REQUEST 1 >>
In the records, edit the lines starting at the line containing "Phân hệ quản" and ending at the line containing "Quản lý báo giá gửi". Replace "khách hàng" with "người mua" throughout and keep everything else the same.

TEXT BLOCK >>
==================================================

Session 3: An Introduction to HTML
HTML as a Markup Language
HTML is the first of three languages that we will learn this semester for creating web sites. It is the easiest of the three languages to learn, because at it has only a few rules and a manageable vocabulary. Most importantly, as its name says, it is a markup language, not a programming language.
Consider this simple file. We say that it is a plaintext file, a loose term for data that contains only characters that humans can read. If we look at it in a web browser, it does not appear to have any structure, and all the data appears the same.
If we "mark up" the text with some special characters, though, the new file looks different in the browser. Some of the text displays as larger, more important. Some text is in a bullet list, and some is italicized. The document has structure.
... download file or use devtools to see source code
This is the idea of a markup language: we add text to a file that is about the file, to communicate information beyond the file's content.
HTML is not the only markup language, nor was it the first or last. In the early 2000s, XML became a popular way to structure data for the web and even gave rise to a version of HTML known as XHTML. These days, perhaps the most common markup language other than HTML is Markdown.
Markdown is even more "human" than HTML. It uses a few simple
tokens such as #
to indicate headings and lets
people write text that looks almost like plaintext.
... create or open a file using Markdown
People have written computer programs to translate Markdown into other formats, including HTML. The popular online hosting site Github automatically renders Markdown into HTML for display. VS Code also knows how to render Markdown:
... use the shortcut shift‑cmd‑v
to see the rendered page
If there are simpler markup languages and tools that can generate HTML, why do we learn to write HTML? Because HTML is a more expressive way to describe the structure of a document. It balances power and simplicity. Other languages and tools are more limited in what they can do, because otherwise they would become too complex. More importantly, HTML drives the web, so a deep knowledge of HTML is essential to creating web pages and being able to read and modify existing code.
Most computer languages are formally defined, which mean there
is a set of rules that govern how the language works. These
rules are either decreed by an authority in charge of the
language or agreed upon by a community of users. HTML is a
communal standard guided by the World Wide Web Consortium (W3C)
and agreed upon by all the major tool creators. If you google
"HTML5 standard", you will find the standard online at
https://html.spec.whatwg.org
The standard states that every HTML document must include two required elements:
- a
<!doctype>
element - an
<html>
element
These elements are the backbone of the basic HTML5 web page from this week's reading.
The Vocabulary of HTML
As I said last week, we won't work through every line of the week's reading in class. Let's highlights some key points and expand on some practical matters of writing HTML code. We can use our opening HTML file of the day as a specimen.
The main unit of HTML mark up is the tag, a
named item between <
and >
characters. Some tags, such as <br>
, work
solo. Others, such as <h1>
, are paired with
a closing tag that contains a slash: </h1>
.
An element consists of everything from the
opening tag to the closing tag, including the tags themselves.

==================================================

PROVIDED RECORDS >>
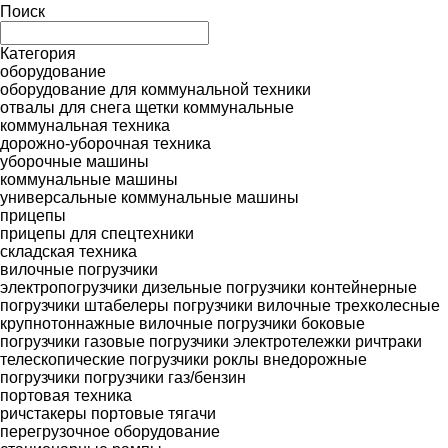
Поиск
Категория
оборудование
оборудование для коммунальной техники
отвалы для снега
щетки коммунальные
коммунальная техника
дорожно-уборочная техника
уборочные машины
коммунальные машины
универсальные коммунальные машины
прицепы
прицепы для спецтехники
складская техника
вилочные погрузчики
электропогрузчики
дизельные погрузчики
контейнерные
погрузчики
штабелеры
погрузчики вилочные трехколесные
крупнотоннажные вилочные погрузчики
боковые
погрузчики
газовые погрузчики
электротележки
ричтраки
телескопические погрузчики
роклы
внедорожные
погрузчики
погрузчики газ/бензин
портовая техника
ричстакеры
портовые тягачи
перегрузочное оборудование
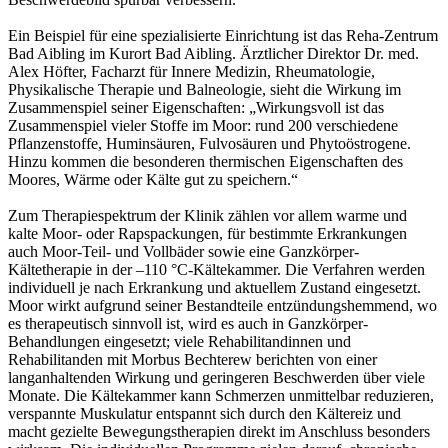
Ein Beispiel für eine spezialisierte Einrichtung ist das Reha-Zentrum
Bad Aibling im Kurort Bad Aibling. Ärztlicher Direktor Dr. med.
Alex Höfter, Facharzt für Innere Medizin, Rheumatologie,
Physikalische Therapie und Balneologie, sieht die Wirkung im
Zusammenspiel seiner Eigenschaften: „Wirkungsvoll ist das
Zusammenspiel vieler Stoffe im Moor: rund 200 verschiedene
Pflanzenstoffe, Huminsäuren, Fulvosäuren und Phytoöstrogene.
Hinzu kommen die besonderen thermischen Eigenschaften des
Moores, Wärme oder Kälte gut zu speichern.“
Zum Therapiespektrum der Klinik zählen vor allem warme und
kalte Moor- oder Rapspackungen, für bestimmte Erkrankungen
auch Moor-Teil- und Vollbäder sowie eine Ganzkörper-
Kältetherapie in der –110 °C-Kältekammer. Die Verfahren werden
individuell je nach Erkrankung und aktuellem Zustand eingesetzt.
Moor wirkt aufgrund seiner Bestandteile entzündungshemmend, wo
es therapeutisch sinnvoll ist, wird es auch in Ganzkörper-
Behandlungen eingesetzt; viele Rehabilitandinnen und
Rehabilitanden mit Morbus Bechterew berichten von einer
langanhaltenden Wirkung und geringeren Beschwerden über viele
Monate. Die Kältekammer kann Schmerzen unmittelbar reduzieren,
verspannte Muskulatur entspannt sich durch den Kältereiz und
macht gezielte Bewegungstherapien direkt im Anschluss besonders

==================================================

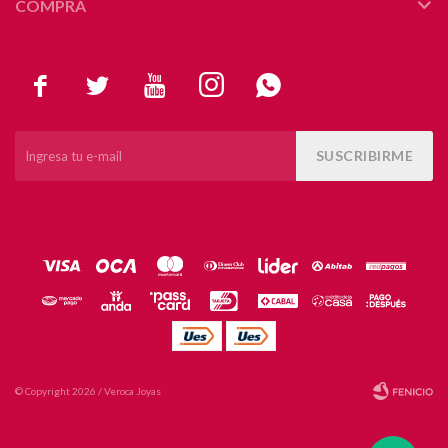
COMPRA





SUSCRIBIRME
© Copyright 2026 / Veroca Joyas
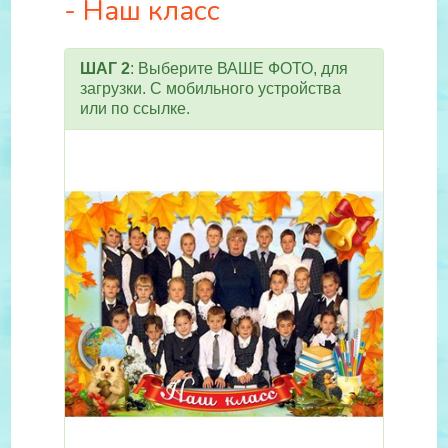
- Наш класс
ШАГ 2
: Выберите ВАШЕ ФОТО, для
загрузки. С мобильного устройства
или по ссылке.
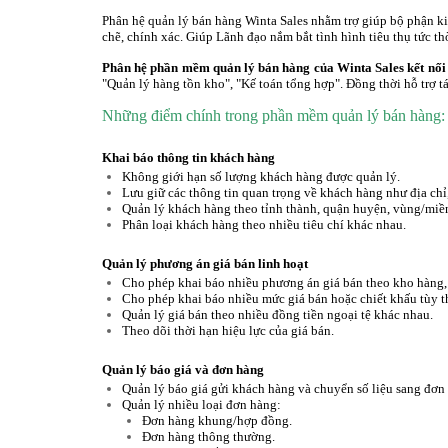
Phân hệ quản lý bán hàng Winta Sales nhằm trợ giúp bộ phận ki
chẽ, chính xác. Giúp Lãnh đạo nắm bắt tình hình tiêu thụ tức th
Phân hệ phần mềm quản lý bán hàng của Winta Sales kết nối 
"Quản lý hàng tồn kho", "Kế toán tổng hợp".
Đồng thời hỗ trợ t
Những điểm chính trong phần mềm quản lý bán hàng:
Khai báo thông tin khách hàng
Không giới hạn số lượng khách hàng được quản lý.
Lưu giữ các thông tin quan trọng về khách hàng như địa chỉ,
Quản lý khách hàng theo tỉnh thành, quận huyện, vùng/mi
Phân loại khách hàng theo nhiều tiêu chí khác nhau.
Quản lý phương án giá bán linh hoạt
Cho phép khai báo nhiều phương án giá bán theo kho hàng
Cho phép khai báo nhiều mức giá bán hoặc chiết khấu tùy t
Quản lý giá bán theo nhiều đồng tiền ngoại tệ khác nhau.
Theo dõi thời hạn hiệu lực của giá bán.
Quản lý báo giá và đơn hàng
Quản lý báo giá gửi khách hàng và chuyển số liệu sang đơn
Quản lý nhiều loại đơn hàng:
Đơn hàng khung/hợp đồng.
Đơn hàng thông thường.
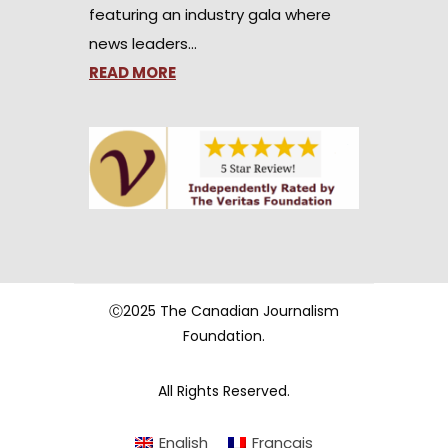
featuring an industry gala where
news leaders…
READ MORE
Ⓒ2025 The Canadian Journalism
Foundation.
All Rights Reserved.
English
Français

==================================================

REQUEST 2 >>
Answer these questions about the HTML introduction:
(a) Which organization guides HTML as a communal standard?
(b) Which markup language does the text call perhaps the most common one other than HTML?
(c) Which shortcut renders Markdown in VS Code?

EXERCISE SOLUTION 1 >>
Phân hệ quản lý bán hàng Winta Sales nhằm trợ giúp bộ phận ki
chẽ, chính xác. Giúp Lãnh đạo nắm bắt tình hình tiêu thụ tức th
Phân hệ phần mềm quản lý bán hàng của Winta Sales kết nối 
"Quản lý hàng tồn kho", "Kế toán tổng hợp".
Đồng thời hỗ trợ t
Những điểm chính trong phần mềm quản lý bán hàng:
Khai báo thông tin người mua
Không giới hạn số lượng người mua được quản lý.
Lưu giữ các thông tin quan trọng về người mua như địa chỉ,
Quản lý người mua theo tỉnh thành, quận huyện, vùng/mi
Phân loại người mua theo nhiều tiêu chí khác nhau.
Quản lý phương án giá bán linh hoạt
Cho phép khai báo nhiều phương án giá bán theo kho hàng
Cho phép khai báo nhiều mức giá bán hoặc chiết khấu tùy t
Quản lý giá bán theo nhiều đồng tiền ngoại tệ khác nhau.
Theo dõi thời hạn hiệu lực của giá bán.
Quản lý báo giá và đơn hàng
Quản lý báo giá gửi người mua và chuyển số liệu sang đơn

EXERCISE SOLUTION 2 >>
(a) The World Wide Web Consortium (W3C)
(b) Markdown
(c) shift‑cmd‑v